So far, all of the printing we've been doing is just separating
the different strings or variables we wanted to print by commas
in our call to the print function.  This works okay for some
things, but it doesn't that well if we need to output something
nicely.  

To do that, we use the `format` method.  The `format` method
is quite powerful, and can be used for formatting as simple
as just inserting values/variables into a string to more
complex formatting of numbers.

At the simplest, we begin by adding `{}` anywhere in our
string that we would like to insert a value.

In [None]:
val1 = 5
val2 = 2
msg = '{} / {} = {}'.format(val1, val2, val1/val2)
print(msg)

We can also number the brackets, in which case the number
indicates which argument to format should be substituted.
More often than not, we'd do this if we want one of them
to be inserted more than once.

In [None]:
msg = '{1} / {0} = {2}'.format(val1, val2, val2/val1)
print(msg)
msg = '({0} / {1}) * ({1} / {0}) = 1'.format(val1, val2)
print(msg)

It can be ugly to keep track of these numbers, so we can also
name them.  This can be really helpful for long strings with many
values being inserted, particularly if some occur multiple times.

In [None]:
msg = 'hello {name} are you {emotion} today?'.format(name="Alice", emotion="happy")
print(msg)

If we want something like a table to output nicely formatted,
we can indicate to pad to a minimum size by adding a `:` and
following it with the minimum number of characters.

In [None]:
names = ['Alice', 'Bob', 'John']
emotions = ['happy', 'sad', 'content']

In [None]:
print('{0:10}|{1:10}'.format('name', 'emotion'))
print('-'*10 + '|' + '-'*10)
for i in range(len(names)):
    print('{0:10}|{1:10}'.format(names[i], emotions[i]))

There are other modifiers that can be added to change alignment of padding.
For example, adding `^` directly after the colon says to center.

In [None]:
print('{0:^10}|{1:^10}'.format('name', 'emotion'))
print('-'*10 + '|' + '-'*10)
for i in range(len(names)):
    print('{0:^10}|{1:^10}'.format(names[i], emotions[i]))

##### Formatting Numbers
One of the most helpful uses of `format` is that it allows
an easy way of specifying how to format floating point numbers.
For floating point numbers, the brackets would look something
like `{i:w.ps}` where:
* `i` is the index to substitute into this bracket 
* `w` is the minimum field width 
* `d` is the number of places after the decimal place to show
* `s` is a format specifier (`f` for fixed point, `e` for scientific
  notation, and `g` for general which will choose between `e` and
  `f` automatically depending on the magnitude of the number).

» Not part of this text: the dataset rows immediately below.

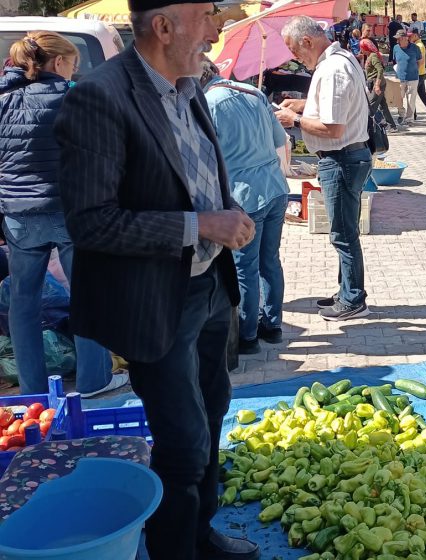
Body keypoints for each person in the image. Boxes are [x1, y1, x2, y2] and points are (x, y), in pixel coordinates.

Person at [54, 1, 259, 558]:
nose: (218, 30)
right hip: (155, 300)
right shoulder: (99, 97)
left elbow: (196, 176)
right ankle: (174, 550)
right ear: (163, 27)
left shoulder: (191, 84)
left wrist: (225, 212)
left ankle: (200, 534)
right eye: (208, 15)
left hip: (210, 285)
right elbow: (91, 222)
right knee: (184, 443)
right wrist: (201, 224)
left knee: (213, 412)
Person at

Note that you often don't need all of these, many are optional. 
The full range of possibilities with `format` is far more
in depth than this and is described in the
[documenation](https://docs.python.org/3.9/library/string.html#formatspec).
If there is a desired output
format you want, it's likely achievable.

##### Examples

In [None]:
largenum = 1.23944938751e5

This says to use as many places before the decimal as needed,
and to show at least 3 places after the decimal point,
in fixed point notation.

In [None]:
print('{0:.3f}'.format(largenum))

In [None]:
smallnum = 1.2394498e-6

The next two print the same number, both with a minimum width of 11.
The first example uses scientific notation with 2 places after the decimal point.
Note the spaces to the left of the printed result.  The second example uses fixed
point.

In [None]:
print('{0:11.2e}'.format(smallnum))
print('{0:11.9f}'.format(smallnum))